Member of the House of Representatives
- Incumbent
- Assumed office 31 October 2021
- Preceded by: Ichirō Kamoshita
- Constituency: Tokyo 13th

Personal details
- Born: 30 October 1990 (age 35) Chigasaki, Kanagawa, Japan
- Party: Liberal Democratic
- Alma mater: Kyoto University

= Shin Tsuchida =

Japanese politician

Shin Tsuchida (born 30 October 1990) is a Japanese politician from the Liberal Democratic Party who has represented Tokyo's 13th district in the House of Representatives since 2021.
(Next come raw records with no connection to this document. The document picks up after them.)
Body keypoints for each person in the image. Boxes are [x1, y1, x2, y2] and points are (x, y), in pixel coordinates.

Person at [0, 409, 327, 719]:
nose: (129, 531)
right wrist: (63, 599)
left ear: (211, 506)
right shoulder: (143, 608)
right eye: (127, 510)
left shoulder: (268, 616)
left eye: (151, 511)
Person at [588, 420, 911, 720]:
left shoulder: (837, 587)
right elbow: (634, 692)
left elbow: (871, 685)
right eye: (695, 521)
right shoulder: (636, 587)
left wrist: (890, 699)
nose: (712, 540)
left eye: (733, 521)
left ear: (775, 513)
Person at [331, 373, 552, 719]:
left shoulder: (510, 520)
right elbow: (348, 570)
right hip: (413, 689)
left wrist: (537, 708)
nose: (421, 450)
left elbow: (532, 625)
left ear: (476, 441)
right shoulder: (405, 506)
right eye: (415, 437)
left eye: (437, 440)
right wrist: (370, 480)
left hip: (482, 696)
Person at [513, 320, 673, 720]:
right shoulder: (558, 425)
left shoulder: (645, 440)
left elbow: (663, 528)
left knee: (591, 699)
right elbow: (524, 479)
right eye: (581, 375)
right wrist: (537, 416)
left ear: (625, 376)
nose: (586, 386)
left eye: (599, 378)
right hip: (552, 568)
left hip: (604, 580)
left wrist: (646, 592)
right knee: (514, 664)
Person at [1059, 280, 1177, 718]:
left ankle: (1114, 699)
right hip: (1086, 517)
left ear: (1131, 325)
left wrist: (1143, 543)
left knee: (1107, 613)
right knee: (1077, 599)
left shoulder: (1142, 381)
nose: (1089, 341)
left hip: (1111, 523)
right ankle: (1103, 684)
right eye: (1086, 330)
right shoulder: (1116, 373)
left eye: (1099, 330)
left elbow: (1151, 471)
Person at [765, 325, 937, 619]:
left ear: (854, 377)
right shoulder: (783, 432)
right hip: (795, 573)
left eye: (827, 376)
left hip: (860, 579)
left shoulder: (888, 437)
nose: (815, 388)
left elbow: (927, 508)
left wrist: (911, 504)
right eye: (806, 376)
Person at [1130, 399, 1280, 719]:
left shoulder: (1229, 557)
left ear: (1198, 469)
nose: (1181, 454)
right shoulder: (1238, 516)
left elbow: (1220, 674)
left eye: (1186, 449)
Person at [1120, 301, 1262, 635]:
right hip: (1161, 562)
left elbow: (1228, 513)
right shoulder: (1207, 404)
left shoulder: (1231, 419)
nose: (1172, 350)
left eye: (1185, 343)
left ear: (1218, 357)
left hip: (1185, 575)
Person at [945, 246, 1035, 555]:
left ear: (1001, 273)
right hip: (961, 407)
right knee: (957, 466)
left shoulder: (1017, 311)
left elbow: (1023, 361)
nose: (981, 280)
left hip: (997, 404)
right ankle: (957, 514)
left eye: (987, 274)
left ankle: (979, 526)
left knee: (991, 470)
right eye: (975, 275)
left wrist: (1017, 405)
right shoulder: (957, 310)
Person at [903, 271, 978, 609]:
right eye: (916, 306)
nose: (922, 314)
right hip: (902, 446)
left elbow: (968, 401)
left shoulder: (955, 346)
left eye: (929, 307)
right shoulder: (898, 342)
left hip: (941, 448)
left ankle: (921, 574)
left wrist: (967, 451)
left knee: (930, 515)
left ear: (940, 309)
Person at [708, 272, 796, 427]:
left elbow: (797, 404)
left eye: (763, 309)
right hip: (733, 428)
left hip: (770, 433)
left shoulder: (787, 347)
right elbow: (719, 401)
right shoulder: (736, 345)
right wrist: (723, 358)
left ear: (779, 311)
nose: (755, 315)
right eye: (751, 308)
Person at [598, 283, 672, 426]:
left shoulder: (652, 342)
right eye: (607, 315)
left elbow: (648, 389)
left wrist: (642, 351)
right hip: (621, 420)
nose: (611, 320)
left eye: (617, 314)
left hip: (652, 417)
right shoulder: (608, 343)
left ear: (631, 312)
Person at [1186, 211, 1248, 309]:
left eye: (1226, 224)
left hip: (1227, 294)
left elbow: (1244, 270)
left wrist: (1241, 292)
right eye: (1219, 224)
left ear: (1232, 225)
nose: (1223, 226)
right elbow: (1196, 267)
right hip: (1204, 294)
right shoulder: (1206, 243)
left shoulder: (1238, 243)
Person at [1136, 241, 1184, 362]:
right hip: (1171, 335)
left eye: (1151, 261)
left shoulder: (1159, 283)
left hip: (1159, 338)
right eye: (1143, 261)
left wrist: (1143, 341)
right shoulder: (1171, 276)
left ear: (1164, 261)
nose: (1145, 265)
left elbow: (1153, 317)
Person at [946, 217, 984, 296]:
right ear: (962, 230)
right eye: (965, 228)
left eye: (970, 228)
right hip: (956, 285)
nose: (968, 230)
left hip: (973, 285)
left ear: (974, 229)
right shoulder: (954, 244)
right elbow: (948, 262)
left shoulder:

He is the first member of the National Diet who was born in the Heisei era along with Yuki Baba.

==Early life and career==
Tsuchida was born in Chigasaki, Kanagawa Prefecture. He studied economics at Kyoto University and joined Recruit Lifestyle (now Recruit) after graduating. After working as a secretary to a member of the House of Representatives, he served as secretary to the President of the House of Councillors, Akiko Santō, and as a public secretary.

==Political career==
Tsuchida ran for the House of Representatives in the 2021 election endorsed by the Liberal Democratic Party. He was elected to the Tokyo 13th district as the successor to Ichirō Kamoshita.

On 15 September 2023, he became Parliamentary Vice-Minister of Digital Affairs and Parliamentary Vice-Minister of Cabinet Office (in charge of administrative reform and regulatory reform) in the Second Kishida Cabinet.

Tsuchida supported Digital Minister Taro Kono in the 2024 LDP presidential election, which Shigeru Ishiba ultimately won. Tsuchida was re-elected in the 2024 election subsequently called by Ishiba in October, defeating Yosuke Mori of the Democratic Party for the People (Mori was elected through proportional representation). In November of the same year, he was appointed Parliamentary Vice-Minister of Finance in the Second Ishiba Cabinet.